Swansea were heavy underdogs to progress when they were paired with Chelsea in what is only the third semi-final the club have ever reached in one of the major competitions.
But their remarkable 2-0 success at Stamford Bridge a fortnight ago means Swansea are now favourites to get through in the eyes of the bookmakers.
Laudrup dismisses that idea, saying: "Let's see, they won the Champions League last season, so I don't think so."
The Swansea manager admits his team must brace themselves for some hairy moments tonight as they attempt to build on their first-leg triumph.
But he also stresses that Swansea will be playing a dangerous game if they set out only to protect what they have.
"Chelsea are maybe the best away team in the country," Laudrup added. "They have scored a lot of goals away from home and they have many individuals who can hurt you.
"We have to be very careful when we go forward because they are so good on the counter-attack.
"But if you look at our home games against the big teams this year — Manchester United, Chelsea, Arsenal and Liverpool — I think you will see something similar tonight.
"They all ended in draws, so a repeat would be good.
"I cannot tell the players that we don't start the game 2-0 up, but we cannot think only about defending otherwise things will be very difficult for us.
"The players have to have in their minds that we are playing at home and we will go out looking to score a goal.
"How will Chelsea approach the game? I don't know whether they will go all out to attack us from the start or just try to control the game, get the first goal and then look for the second.

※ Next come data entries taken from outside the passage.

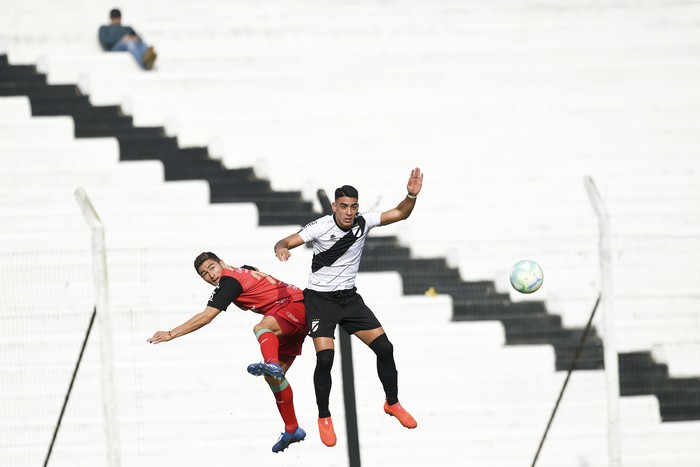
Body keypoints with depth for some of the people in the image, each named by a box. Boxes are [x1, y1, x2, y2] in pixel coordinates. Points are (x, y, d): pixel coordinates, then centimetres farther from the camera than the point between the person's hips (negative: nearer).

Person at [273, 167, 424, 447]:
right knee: (325, 358, -18)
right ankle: (324, 418, 3)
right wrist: (281, 247, -49)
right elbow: (288, 242, -24)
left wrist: (412, 195, -24)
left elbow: (400, 214, -4)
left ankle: (392, 403, 23)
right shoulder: (321, 227, -20)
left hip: (349, 297, 4)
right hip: (320, 298, -4)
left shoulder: (363, 222, -8)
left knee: (384, 347, -1)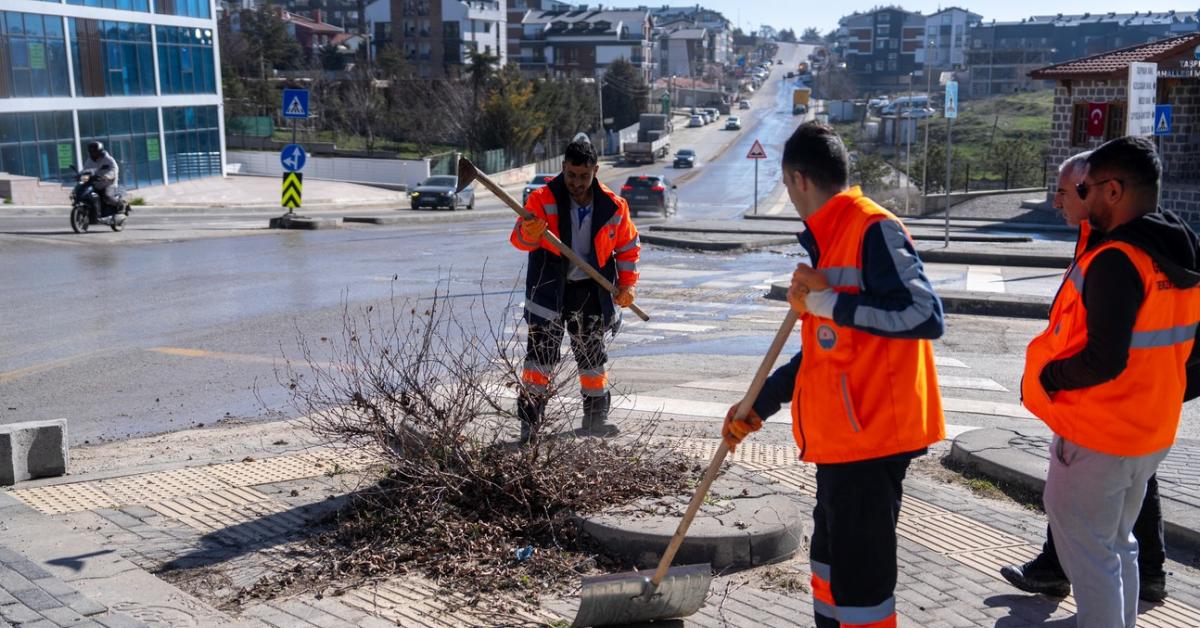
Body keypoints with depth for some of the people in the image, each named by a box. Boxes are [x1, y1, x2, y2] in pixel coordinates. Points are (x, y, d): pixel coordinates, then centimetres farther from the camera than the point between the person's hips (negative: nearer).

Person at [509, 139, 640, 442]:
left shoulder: (614, 206, -3)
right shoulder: (543, 199, -10)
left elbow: (628, 246, 10)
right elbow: (519, 238, -18)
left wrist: (627, 284, 3)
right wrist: (529, 232, -41)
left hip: (590, 291, 3)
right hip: (549, 288, -3)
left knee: (592, 353, 14)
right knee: (541, 353, -11)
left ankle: (596, 415, 30)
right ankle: (529, 419, -6)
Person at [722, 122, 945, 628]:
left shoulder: (873, 230, -14)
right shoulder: (829, 241, 14)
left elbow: (926, 316, -25)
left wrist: (827, 302, -22)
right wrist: (757, 406, 18)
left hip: (870, 435, -10)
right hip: (840, 435, 10)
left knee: (861, 576, -2)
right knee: (831, 559, 21)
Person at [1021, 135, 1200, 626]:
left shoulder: (1114, 260, -24)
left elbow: (1103, 361, -29)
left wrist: (1044, 377, -14)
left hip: (1095, 435, -9)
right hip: (1152, 432, 9)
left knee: (1087, 555, 4)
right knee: (1117, 544, 23)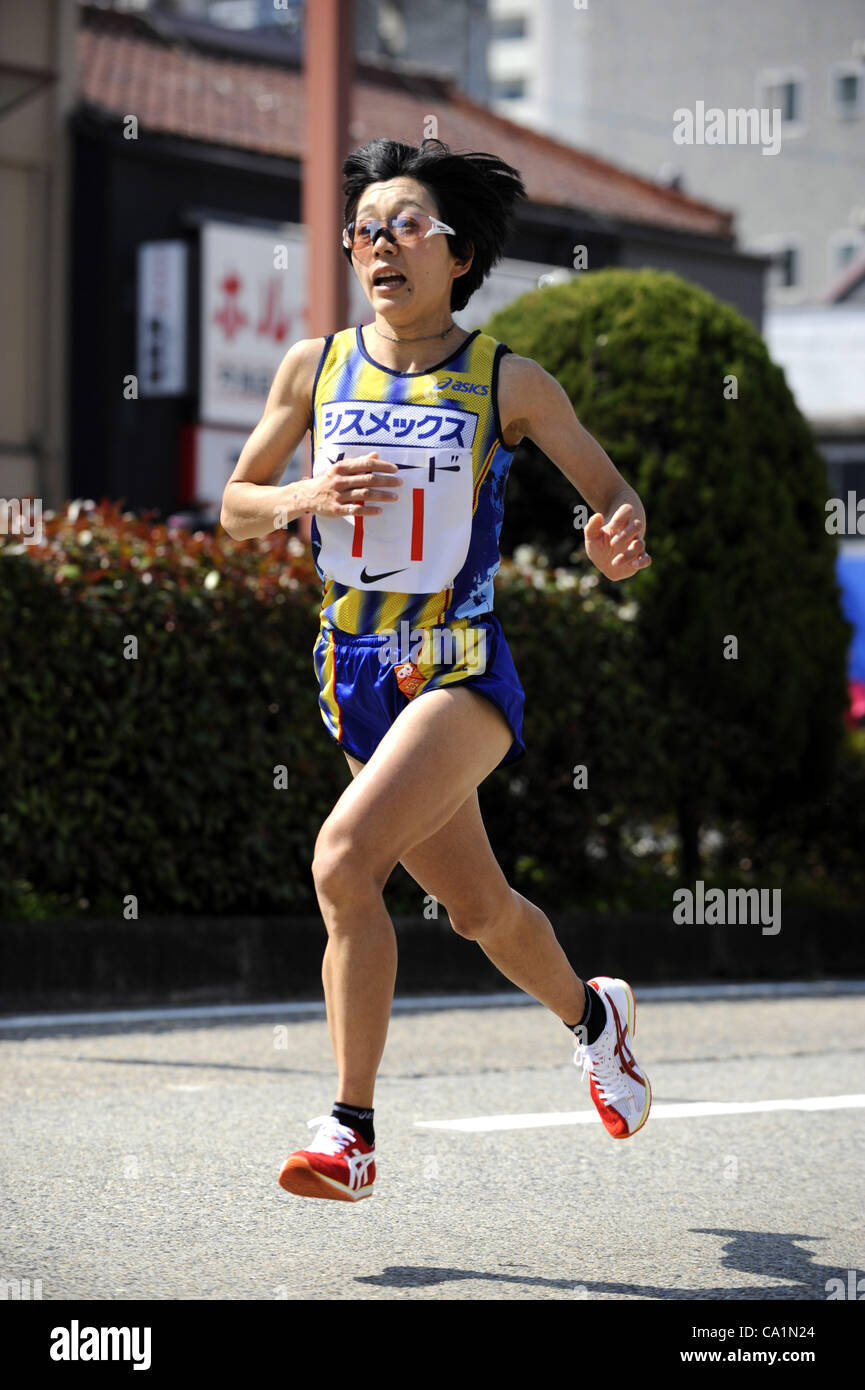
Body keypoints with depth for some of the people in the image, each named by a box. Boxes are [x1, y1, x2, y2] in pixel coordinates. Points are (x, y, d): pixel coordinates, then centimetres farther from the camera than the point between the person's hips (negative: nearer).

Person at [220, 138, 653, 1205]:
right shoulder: (314, 367, 4)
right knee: (478, 908, 17)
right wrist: (308, 496, -11)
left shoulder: (510, 383, -4)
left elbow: (611, 489, 6)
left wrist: (622, 535, -18)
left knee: (344, 863, -24)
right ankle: (591, 1014, 48)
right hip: (356, 673, 5)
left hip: (460, 668, -5)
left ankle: (350, 1133, -15)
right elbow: (236, 505, 11)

"I have to try to see what they are doing and then try to find a way to give them problems."
Among Laudrup's last words to his players this evening will be a reminder that they must stay calm despite the magnitude of the occasion.
"I don't need to tell the players about the importance of the game," he said.
"To be honest, I think it may be the other way round.
"I would turn it around and tell them just to do their best and let's see if it's good enough. They won't need any motivation."
Laudrup, meantime, says Swansea's search for transfer window reinforcements goes on — but he has other things on his mind.
"The club are always working, like every other club I imagine, but I am not thinking about the transfer market today," he said.
"I don't know what's going to happen. We will just have to see before January 31."